Stated exercise
Report every line of the material below that contains the string "buzzer". Case counts.

Input data
** START **

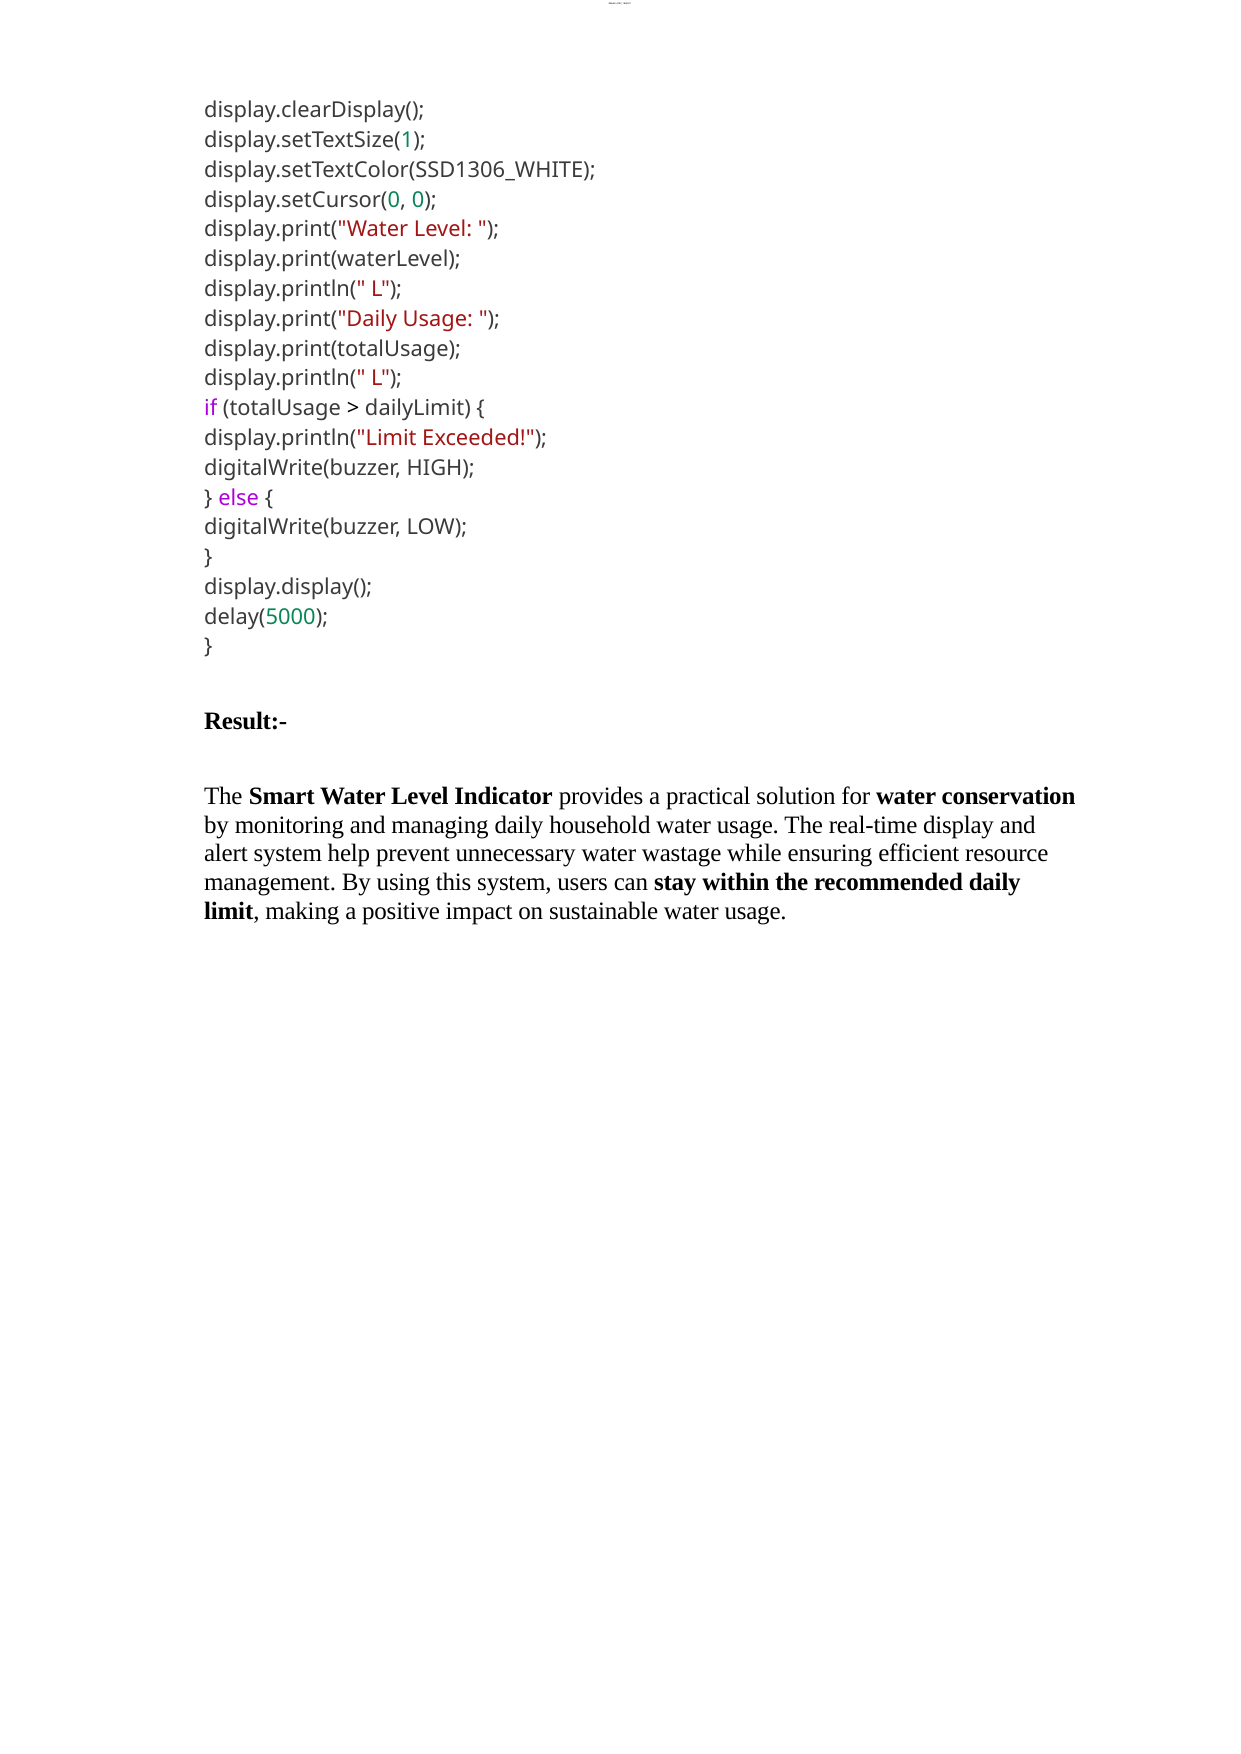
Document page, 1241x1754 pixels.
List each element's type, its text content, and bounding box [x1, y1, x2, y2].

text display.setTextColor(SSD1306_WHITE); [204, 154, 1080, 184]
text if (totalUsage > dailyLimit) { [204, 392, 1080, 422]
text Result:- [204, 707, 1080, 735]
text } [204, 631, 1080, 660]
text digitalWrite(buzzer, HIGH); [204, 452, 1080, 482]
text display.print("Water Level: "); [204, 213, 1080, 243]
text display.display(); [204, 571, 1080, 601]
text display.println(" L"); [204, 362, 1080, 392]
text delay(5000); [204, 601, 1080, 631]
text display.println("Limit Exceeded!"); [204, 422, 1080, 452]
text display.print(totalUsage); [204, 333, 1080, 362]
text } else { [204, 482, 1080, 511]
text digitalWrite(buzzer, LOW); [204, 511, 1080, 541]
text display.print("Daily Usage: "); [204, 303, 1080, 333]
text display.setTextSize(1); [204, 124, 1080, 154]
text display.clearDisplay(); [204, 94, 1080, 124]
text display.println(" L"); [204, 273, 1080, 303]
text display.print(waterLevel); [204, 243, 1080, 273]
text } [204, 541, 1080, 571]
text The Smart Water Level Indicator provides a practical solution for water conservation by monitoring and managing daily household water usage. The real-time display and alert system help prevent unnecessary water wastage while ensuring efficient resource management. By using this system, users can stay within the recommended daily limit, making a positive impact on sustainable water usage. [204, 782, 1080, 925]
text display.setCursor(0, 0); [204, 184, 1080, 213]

** END **
** START **

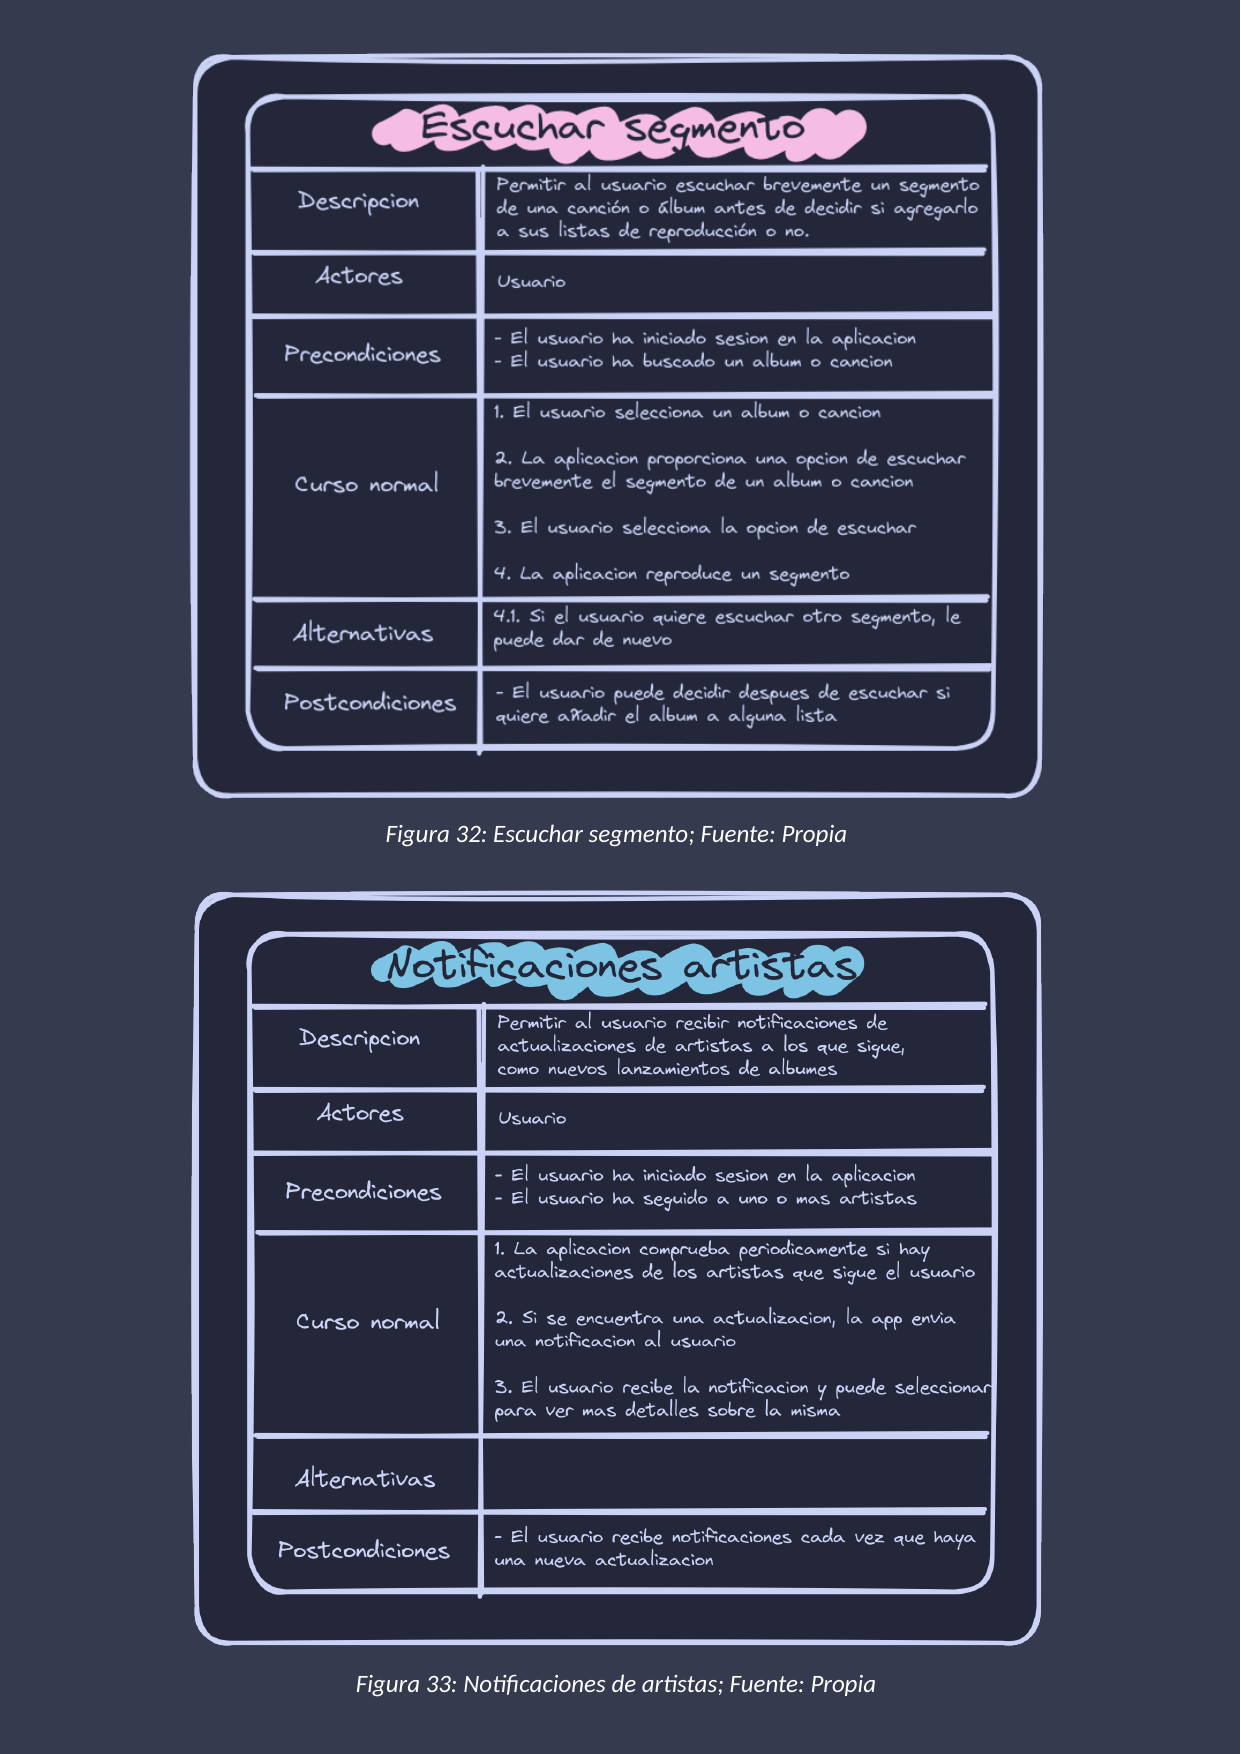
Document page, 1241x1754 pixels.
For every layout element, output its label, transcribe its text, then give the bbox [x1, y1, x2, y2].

** END **

Complete answer
text digitalWrite(buzzer, HIGH); [204, 452, 1080, 482]
text digitalWrite(buzzer, LOW); [204, 511, 1080, 541]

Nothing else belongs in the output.